» Activity
Reproduce each record exactly, but exclude every picture.

» Records supplied
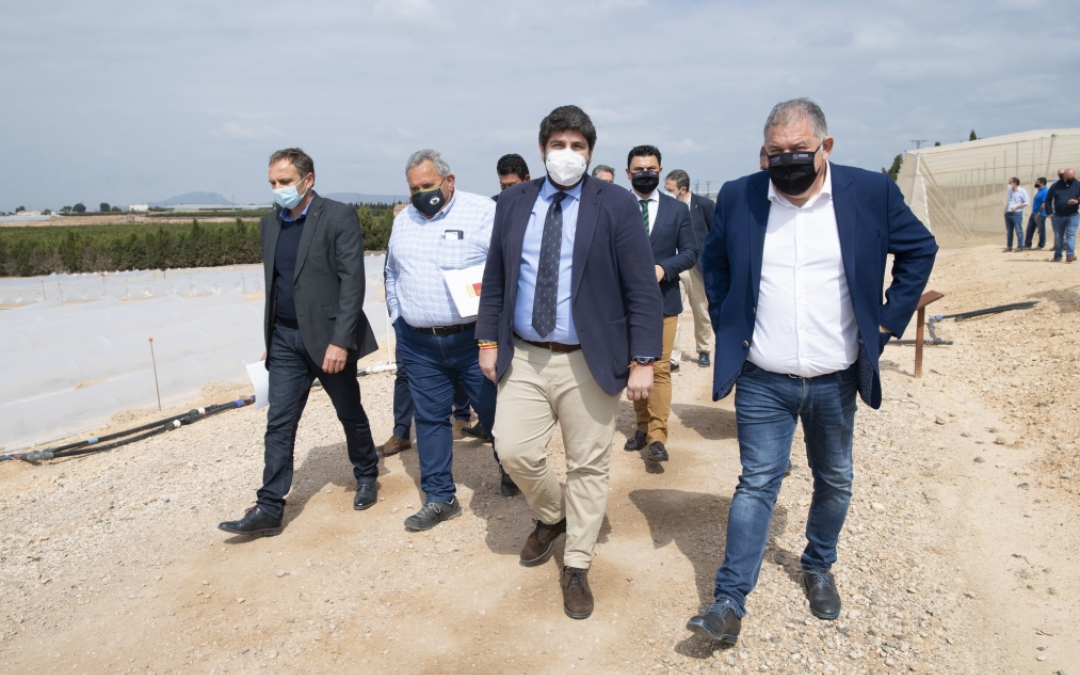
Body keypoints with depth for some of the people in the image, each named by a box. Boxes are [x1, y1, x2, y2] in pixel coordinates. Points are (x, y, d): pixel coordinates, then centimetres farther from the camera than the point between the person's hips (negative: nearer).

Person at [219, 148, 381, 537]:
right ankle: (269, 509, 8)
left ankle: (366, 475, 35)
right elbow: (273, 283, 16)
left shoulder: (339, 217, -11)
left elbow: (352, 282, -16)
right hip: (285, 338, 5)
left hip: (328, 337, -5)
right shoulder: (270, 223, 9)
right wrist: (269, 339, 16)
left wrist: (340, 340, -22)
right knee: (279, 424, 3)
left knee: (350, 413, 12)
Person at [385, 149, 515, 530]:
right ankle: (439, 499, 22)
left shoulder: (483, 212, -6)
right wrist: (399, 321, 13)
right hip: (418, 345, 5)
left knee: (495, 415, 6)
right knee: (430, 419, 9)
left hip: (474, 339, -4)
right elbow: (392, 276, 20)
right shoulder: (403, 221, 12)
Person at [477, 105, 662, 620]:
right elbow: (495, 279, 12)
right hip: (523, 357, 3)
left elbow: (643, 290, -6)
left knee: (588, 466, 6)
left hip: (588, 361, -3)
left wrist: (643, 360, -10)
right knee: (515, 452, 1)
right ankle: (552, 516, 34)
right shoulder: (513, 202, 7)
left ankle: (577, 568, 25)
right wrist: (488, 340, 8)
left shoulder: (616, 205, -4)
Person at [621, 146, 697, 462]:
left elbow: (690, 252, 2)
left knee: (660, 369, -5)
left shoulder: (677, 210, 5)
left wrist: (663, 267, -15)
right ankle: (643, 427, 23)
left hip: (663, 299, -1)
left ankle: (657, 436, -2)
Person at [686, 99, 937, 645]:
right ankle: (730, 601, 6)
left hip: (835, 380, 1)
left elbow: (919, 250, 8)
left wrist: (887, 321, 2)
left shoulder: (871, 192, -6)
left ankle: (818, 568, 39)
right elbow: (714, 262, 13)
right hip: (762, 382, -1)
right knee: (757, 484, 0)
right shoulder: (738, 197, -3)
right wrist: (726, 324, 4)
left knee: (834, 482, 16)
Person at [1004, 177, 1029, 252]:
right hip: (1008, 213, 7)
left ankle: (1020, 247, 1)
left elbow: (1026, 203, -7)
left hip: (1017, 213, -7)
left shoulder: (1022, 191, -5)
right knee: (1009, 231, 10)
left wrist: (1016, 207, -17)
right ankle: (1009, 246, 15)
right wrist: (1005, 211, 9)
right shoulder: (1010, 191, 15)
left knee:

» Reply
Body keypoints with depth for some of the people in the image, each named by a box. Boxes are [x1, y1, x2, y2] in pixel coordinates. Points are (x, y, d): pixel coordinates, then centimetres farther from the camera than the point between the person's hips (negative: nearer).

Person at [219, 148, 381, 537]:
right ankle: (269, 509, 8)
left ankle: (366, 475, 35)
right elbow: (273, 283, 16)
left shoulder: (339, 217, -11)
left elbow: (352, 282, -16)
right hip: (285, 338, 5)
left hip: (328, 337, -5)
right shoulder: (270, 223, 9)
right wrist: (269, 339, 16)
left wrist: (340, 340, -22)
right knee: (279, 424, 3)
left knee: (350, 413, 12)
Person at [385, 149, 515, 530]:
right ankle: (439, 499, 22)
left shoulder: (483, 212, -6)
right wrist: (399, 321, 13)
right hip: (418, 345, 5)
left knee: (495, 415, 6)
right knee: (430, 419, 9)
left hip: (474, 339, -4)
right elbow: (392, 276, 20)
right shoulder: (403, 221, 12)
Person at [477, 105, 662, 620]:
right elbow: (495, 279, 12)
right hip: (523, 357, 3)
left elbow: (643, 290, -6)
left knee: (588, 466, 6)
left hip: (588, 361, -3)
left wrist: (643, 360, -10)
right knee: (515, 452, 1)
right ankle: (552, 516, 34)
right shoulder: (513, 202, 7)
left ankle: (577, 568, 25)
right wrist: (488, 340, 8)
left shoulder: (616, 205, -4)
Person at [621, 146, 697, 462]:
left elbow: (690, 252, 2)
left knee: (660, 369, -5)
left shoulder: (677, 210, 5)
left wrist: (663, 267, -15)
right ankle: (643, 427, 23)
left hip: (663, 299, -1)
left ankle: (657, 436, -2)
Person at [686, 99, 937, 645]:
right ankle: (730, 601, 6)
left hip: (835, 380, 1)
left elbow: (919, 250, 8)
left wrist: (887, 321, 2)
left shoulder: (871, 192, -6)
left ankle: (818, 568, 39)
right elbow: (714, 262, 13)
right hip: (762, 382, -1)
right knee: (757, 484, 0)
right shoulder: (738, 197, -3)
right wrist: (726, 324, 4)
left knee: (834, 482, 16)
Person at [1004, 177, 1029, 252]:
right hip: (1008, 213, 7)
left ankle: (1020, 247, 1)
left elbow: (1026, 203, -7)
left hip: (1017, 213, -7)
left shoulder: (1022, 191, -5)
right knee: (1009, 231, 10)
left wrist: (1016, 207, -17)
right ankle: (1009, 246, 15)
right wrist: (1005, 211, 9)
right shoulder: (1010, 191, 15)
left knee:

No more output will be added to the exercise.